Giving the words of the statute their ordinary meaning, the procedural options set out in s49D(2) TMA— including the right to notify an appeal to the Tribunal — arise only once an appeal has been notified to HMRC. Those options are not available where no such notice has been given.

28.

I therefore agree with the comments of Judge Redston in FlashFilm and find that the legislation provides that an appeal must be made to HMRC before an appeal can be notified to the Tribunal.

29.

The Appellant did not notify his appeal in writing to HMRC as required by s 49D(1) TMA prior to notifying the Tribunal and in those circumstances the Tribunal has no jurisdiction and HMRC’s application must be allowed.
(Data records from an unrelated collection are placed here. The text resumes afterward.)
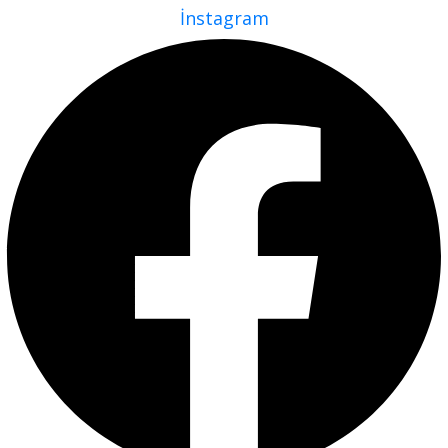
İnstagram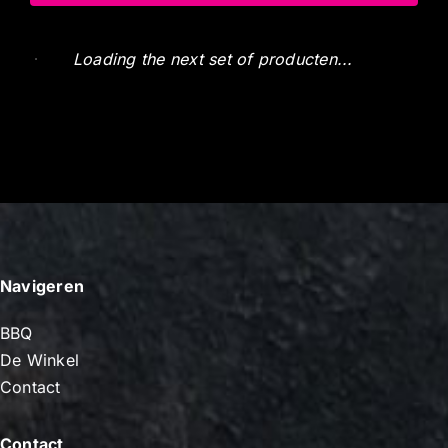
Zuiderzee varken Haxe 2 kg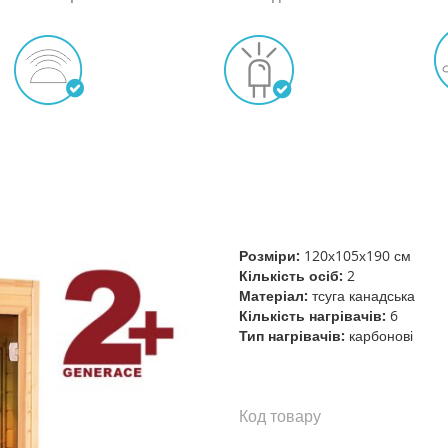
Розміри:
120х105х190 см
Кількість осіб:
2
Матеріал:
тсуга канадська
Кількість нагрівачів:
6
Тип нагрівачів:
карбонові
Код товару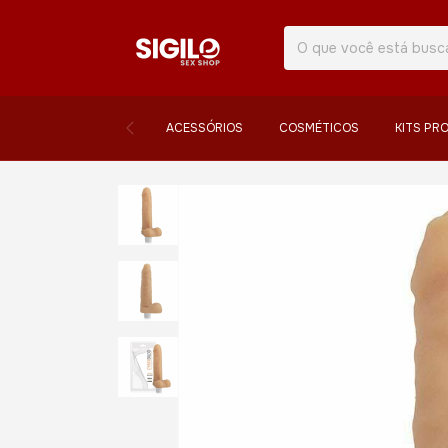
ACESSÓRIOS
COSMÉTICOS
KITS PR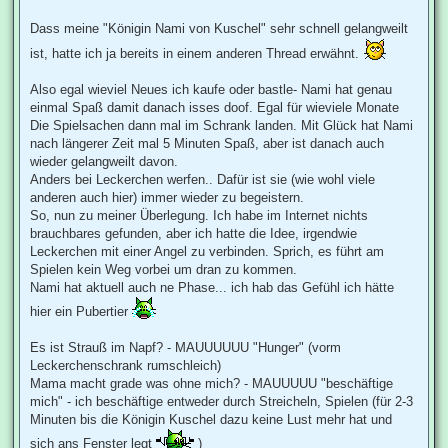
r
a
Dass meine "Königin Nami von Kuschel" sehr schnell gelangweilt
g
ist, hatte ich ja bereits in einem anderen Thread erwähnt.
Also egal wieviel Neues ich kaufe oder bastle- Nami hat genau
einmal Spaß damit danach isses doof. Egal für wieviele Monate
Die Spielsachen dann mal im Schrank landen. Mit Glück hat Nami
nach längerer Zeit mal 5 Minuten Spaß, aber ist danach auch
wieder gelangweilt davon.
Anders bei Leckerchen werfen.. Dafür ist sie (wie wohl viele
anderen auch hier) immer wieder zu begeistern.
So, nun zu meiner Überlegung. Ich habe im Internet nichts
brauchbares gefunden, aber ich hatte die Idee, irgendwie
Leckerchen mit einer Angel zu verbinden. Sprich, es führt am
Spielen kein Weg vorbei um dran zu kommen.
Nami hat aktuell auch ne Phase... ich hab das Gefühl ich hätte
hier ein Pubertier
Es ist Strauß im Napf? - MAUUUUUU "Hunger" (vorm
Leckerchenschrank rumschleich)
Mama macht grade was ohne mich? - MAUUUUU "beschäftige
mich" - ich beschäftige entweder durch Streicheln, Spielen (für 2-3
Minuten bis die Königin Kuschel dazu keine Lust mehr hat und
sich ans Fenster legt
)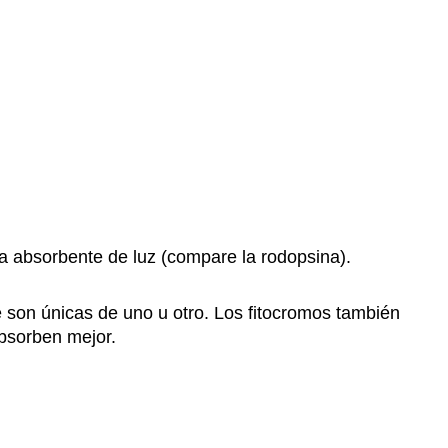
a absorbente de luz (compare la rodopsina).
e son únicas de uno u otro. Los fitocromos también
absorben mejor.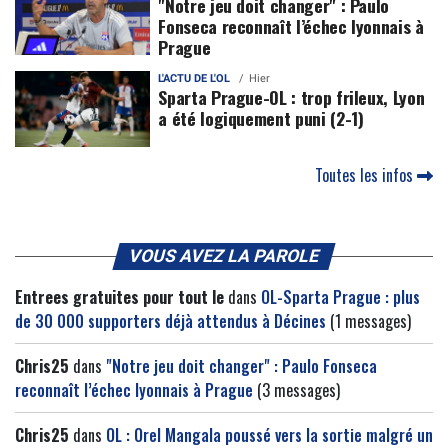
"Notre jeu doit changer" : Paulo
Fonseca reconnaît l’échec lyonnais à
Prague
L'ACTU DE L'OL
Hier
Sparta Prague-OL : trop frileux, Lyon
a été logiquement puni (2-1)
Toutes les infos
VOUS AVEZ LA PAROLE
Entrees gratuites pour tout le
dans
OL-Sparta Prague : plus
de 30 000 supporters déjà attendus à Décines
(1 messages)
Chris25
dans
"Notre jeu doit changer" : Paulo Fonseca
reconnaît l’échec lyonnais à Prague
(3 messages)
Chris25
dans
OL : Orel Mangala poussé vers la sortie malgré un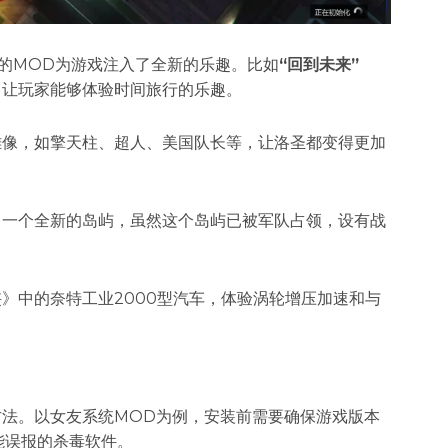
足的MOD为游戏注入了全新的乐趣。比如
​“回到未来”
，让玩家能够体验时间旅行的乐趣。
雕像，如擎天柱、超人、美国队长等，让洛圣都变得更加
了一个全新的岛屿，虽然这个岛屿已被军队占领，设有战
》中的奈特工业2000型汽车，体验涡轮增压加速和与
方法。以女友系统MOD为例，安装前需要确保游戏版本
可能误报的杀毒软件。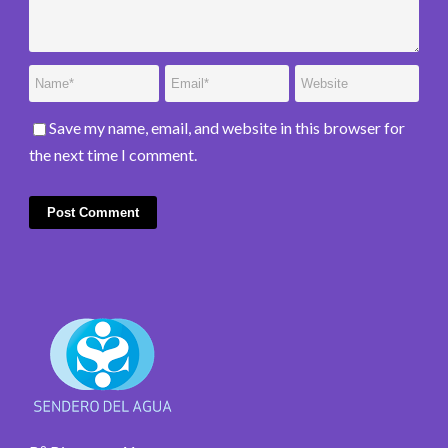
Save my name, email, and website in this browser for
the next time I comment.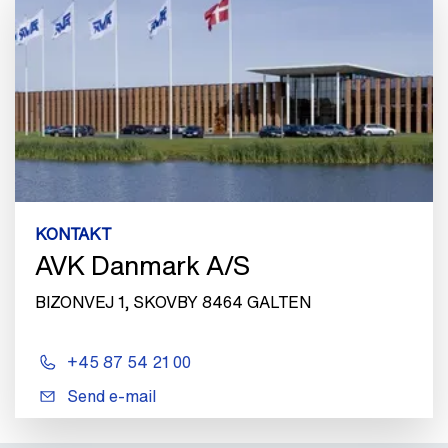
KONTAKT
AVK Danmark A/S
BIZONVEJ 1, SKOVBY 8464 GALTEN
+45 87 54 21 00
Send e-mail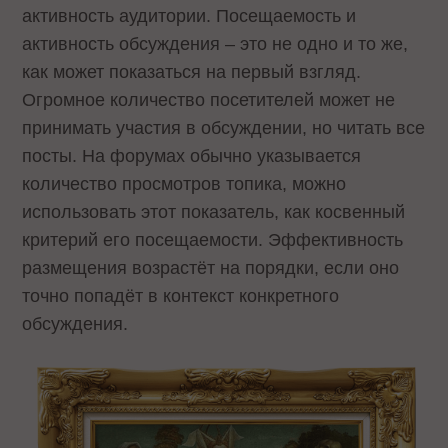
активность аудитории. Посещаемость и
активность обсуждения – это не одно и то же,
как может показаться на первый взгляд.
Огромное количество посетителей может не
принимать участия в обсуждении, но читать все
посты. На форумах обычно указывается
количество просмотров топика, можно
использовать этот показатель, как косвенный
критерий его посещаемости. Эффективность
размещения возрастёт на порядки, если оно
точно попадёт в контекст конкретного
обсуждения.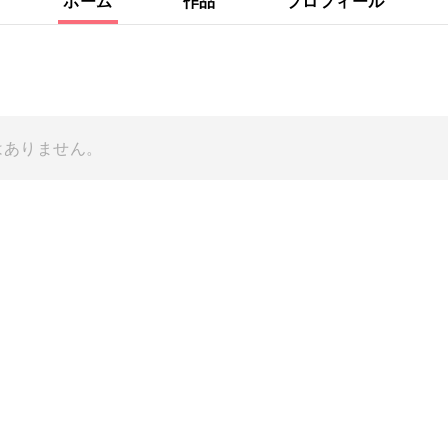
ホーム
作品
プロフィール
はありません。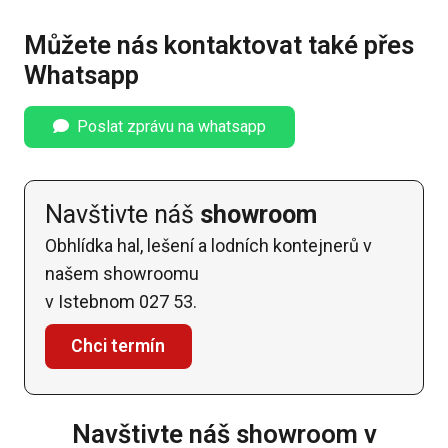
Můžete nás kontaktovat také přes
Whatsapp
Poslat zprávu na whatsapp
Navštivte náš
showroom
Obhlídka hal, lešení a lodních kontejnerů v
našem showroomu
v Istebnom 027 53.
Chci termín
Navštivte náš showroom v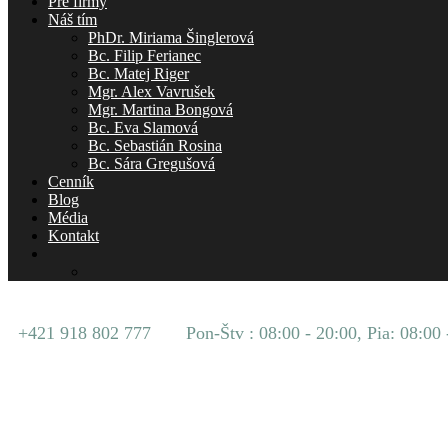
Pre firmy
Náš tím
PhDr. Miriama Šinglerová
Bc. Filip Ferianec
Bc. Matej Riger
Mgr. Alex Vavrušek
Mgr. Martina Bongová
Bc. Eva Slamová
Bc. Sebastián Rosina
Bc. Sára Gregušová
Cenník
Blog
Média
Kontakt
+421 918 802 777
Pon-Štv : 08:00 - 20:00, Pia: 08:00 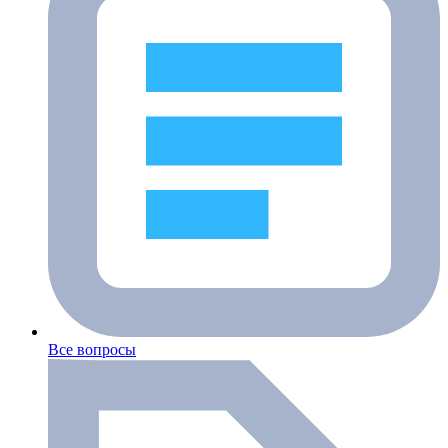
Все вопросы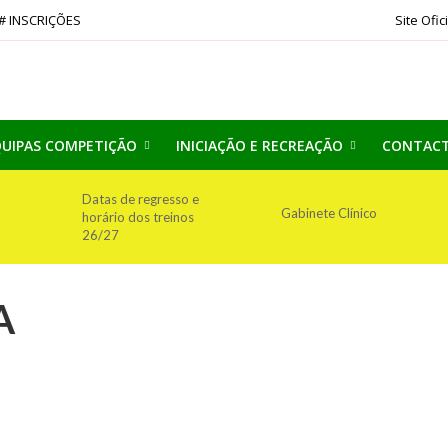
# INSCRIÇÕES
Site Ofic
UIPAS COMPETIÇÃO
INICIAÇÃO E RECREAÇÃO
CONTAC
Datas de regresso e
Gabinete Clínico
horário dos treinos
26/27
A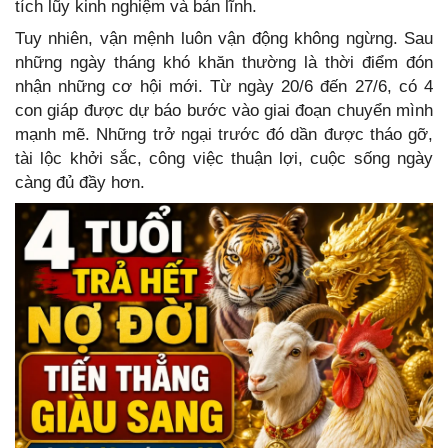
tích lũy kinh nghiệm và bản lĩnh.
Tuy nhiên, vận mệnh luôn vận động không ngừng. Sau
những ngày tháng khó khăn thường là thời điểm đón
nhận những cơ hội mới. Từ ngày 20/6 đến 27/6, có 4
con giáp được dự báo bước vào giai đoạn chuyển mình
mạnh mẽ. Những trở ngại trước đó dần được tháo gỡ,
tài lộc khởi sắc, công việc thuận lợi, cuộc sống ngày
càng đủ đầy hơn.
Strike out under Rule 8(3)(c) of the FTT Rules

30.

Given my conclusion that the appeal must be struck out for want of jurisdiction under Rule 8(2)(a) of the FTT Rules, it is not necessary for me to determine HMRC’s alternative application. However, for completeness, I record my view on this issue. I do not agree with HMRC’s submission that the Tribunal must strike out the appeal under Rule 8(3)(c) of the FTT Rules on the basis that there is no reasonable prospect of the Appellant’s case succeeding. Rule 8(3)(c) confers a discretionary power on the Tribunal.

31.

The Appellant accepts that the expenses included in his self-assessment returns for the relevant years were overstated and that the returns were incorrect when filed. HMRC submit, and it is not disputed, that amended figures were subsequently provided by the Appellant and that the assessment and closure notices issued by HMRC are based upon those corrected figures.

32.

The Appellant’s principal contention is that the inaccuracies in his returns arose from the conduct of his former agent, whom he alleges acted fraudulently. Even if that allegation were accepted, it does not provide a basis on which the amounts of tax determined by HMRC could be displaced, where those amounts reflect figures which the Appellant himself accepts to be correct.

33.

The Appellant submitted that he does not wish to incur penalties arising from the behaviour of his former agent. However, as far as I am aware, no appeal in relation to penalties is before the Tribunal. Accordingly, no findings are made in relation to penalties.

34.

Had the Tribunal had jurisdiction to determine the appeal, I would have concluded, for the reasons set out above, that the Appellant’s case had no reasonable prospect of success.

Decision

35.

For the reasons set out at paragraphs 21-29 above, the application is GRANTED and the appeal is STRUCK OUT under Rule 8(2)(a) of the FTT Rules.

Right to apply for permission to appeal

36.

This document contains full findings of fact and reasons for the decision. Any party dissatisfied with this decision has a right to apply for permission to appeal against it pursuant to Rule 39 of the Tribunal Procedure (First-tier Tribunal) (Tax Chamber) Rules 2009. The application must be received by this Tribunal not later than 56 days after this decision is sent to that party. The parties are referred to “Guidance to accompany a Decision from the First-tier Tribunal (Tax Chamber)” which accompanies and forms part of this decision notice.